Heart Health

Updated 15 August 2017

Cardiac tamponade

This is external compression of the heart due to increased pressure in the pericardium.


Cardiac tamponade is external compression of the heart due to increased pressure in the pericardium, the fibrous sac surrounding the heart. The increased pressure is due to accumulated fluid (effusion), which may be blood, serous fluid (thin and watery), exudates (from inflammation) or a mixture of these.

What happens in tamponade?

The heart is enclosed in a fibrous sac, the pericardium, which has very little ability to stretch. Fluid collecting in the sac quickly stretches it to its maximum. If more fluid collects and the pericardium cannot stretch any further, then the heart inside the sac becomes squashed.

The heart can thus hold less and less blood, so it cannot pump efficiently, and starts to cause symptoms. If fluid accumulates slowly, the pericardium can stretch to hold about 2 litres before tamponade occurs. A sudden increase in pericardial fluid (such as in the case of a brisk bleed) allows no time for stretching of the pericardium, and may thus cause tamponade with as little as 100ml.

Types, causes and symptoms

Anything causing effusion or hemorrhage into the pericardium can lead to tamponade, which affects about 2 in 10,000 people.

Acute tamponade

Sudden large bleeds can occur because of:

  • chest trauma - blunt or penetrating,
  • heart rupture after heart attack,
  • dissection of the aorta, or
  • damage to the heart during procedures like angiograms.

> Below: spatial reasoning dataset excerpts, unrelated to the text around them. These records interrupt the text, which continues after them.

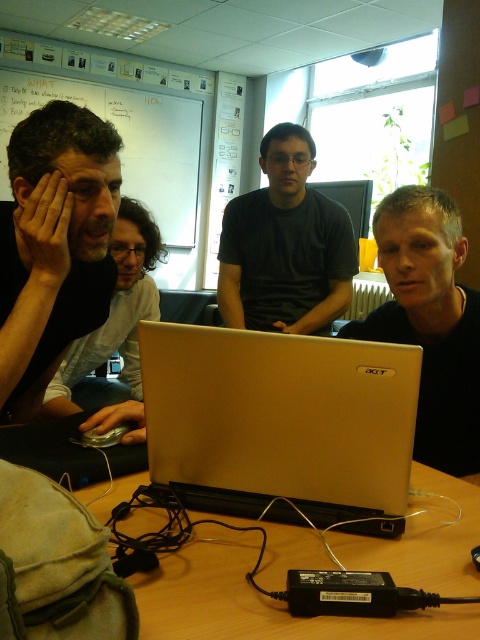
You are sitting at the wooden table at lower center and want to hand a document to the person wearing the dark gray shirt at center. In which direction should you pass the document?

Since the wooden table at lower center is to the left of the dark gray shirt at center, you should pass the document to your right to reach the person wearing the dark gray shirt at center.

You are sitting at the table and want to grab the matte black shirt at left. Can you reach it without moving the satin gold laptop at center?

The satin gold laptop at center is closer to the viewer than the matte black shirt at left, so you would need to move the laptop to reach the shirt.

You are a photographer taking a picture of the scene. You notice the satin gold laptop at center and the dark gray shirt at center. Which object is positioned lower in the image?

The satin gold laptop at center is positioned lower than the dark gray shirt at center in the image.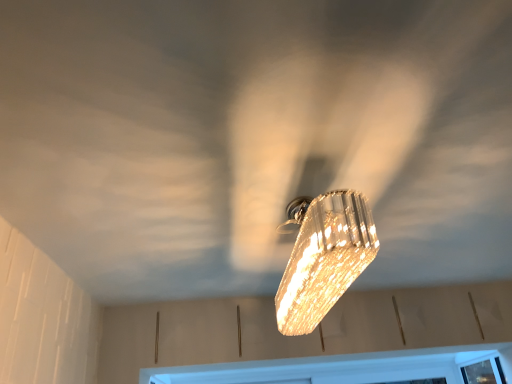
The image size is (512, 384). What do you see at coordinates (324, 257) in the screenshot? I see `clear crystal light fixture at center` at bounding box center [324, 257].

What are the coordinates of `clear crystal light fixture at center` in the screenshot? It's located at (324, 257).

Measure the distance between white plastic window frame at bottom and camera.

white plastic window frame at bottom and camera are 3.20 meters apart.

Image resolution: width=512 pixels, height=384 pixels. Describe the element at coordinates (348, 368) in the screenshot. I see `white plastic window frame at bottom` at that location.

Where is `white plastic window frame at bottom`? white plastic window frame at bottom is located at coordinates (348, 368).

In order to face white plastic window frame at bottom, should I rotate leftwards or rightwards?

These patients have chest pain, rapid breathing, shortness of breath and low blood pressure, and need emergency treatment, which may be life-saving.

Subacute tamponade

This happens more slowly, but once the pericardium reaches its limit of stretch, heart function becomes compromised, and the patient has difficulty breathing, has chest discomfort, fatigue and swelling of the legs. A weak pulse is present, with low blood pressure which drops even further during inspiration (pulsus paradoxus).

Causes include:

  • pericarditis - viral, bacterial or of unknown origin,
  • recent heart surgery or invasive heart procedures,
  • previous radiation therapy to the chest,
  • hypothyroidism,
  • systemic lupus erythematosus,
  • kidney failure,
  • malignancies, or
  • bleeding disorders, including complications of anti-coagulation therapy.

Regional tamponade

In this condition, the fluid - or even a large clot - is confined to one part of the pericardium, and may compress only one chamber of the heart. Regional tamponade is most often found after heart surgery or heart attack.

The description by the patient is usually quite clear, and the diagnosis may be confirmed by the clinical findings of:

  • a weak, fast regular pulse,
  • low blood pressure,
  • distension of the veins in the neck,
  • pulsus paradoxus - large drop in BP with inspiration, and
  • large effusions may muffle heart sounds.

Tests to further confirm tamponade include

  • ECG -low voltage complexes,
  • Echocardiogram,
  • Chest X-ray, and/or
  • MRI or CT scans.

In all cases, the definitive treatment is to remove the fluid causing the problem. In acute tamponade, this may mean an urgent operation to insert a drain, or cut a hole in the pericardium. This operation requires an experienced cardiac surgeon and anaesthetist, as sudden changes in heart function can occur when fluid is removed. Oxygen and general supportive treatment such as fluids are given until the operation can be done.

The cardiac surgeon may be able to see the cause once the fluid has been removed, and fix the problem at once. Any fluid drained or pericardium removed is always tested for infection or malignancy.

Once the pressure on the heart has been relieved and the patient has been stabilised, the cause of the fluid build-up must be identified and treated according to the appropriate treatment protocol, for example for TB or viral pericarditis. The outcome will depend largely on the cause of the effusion.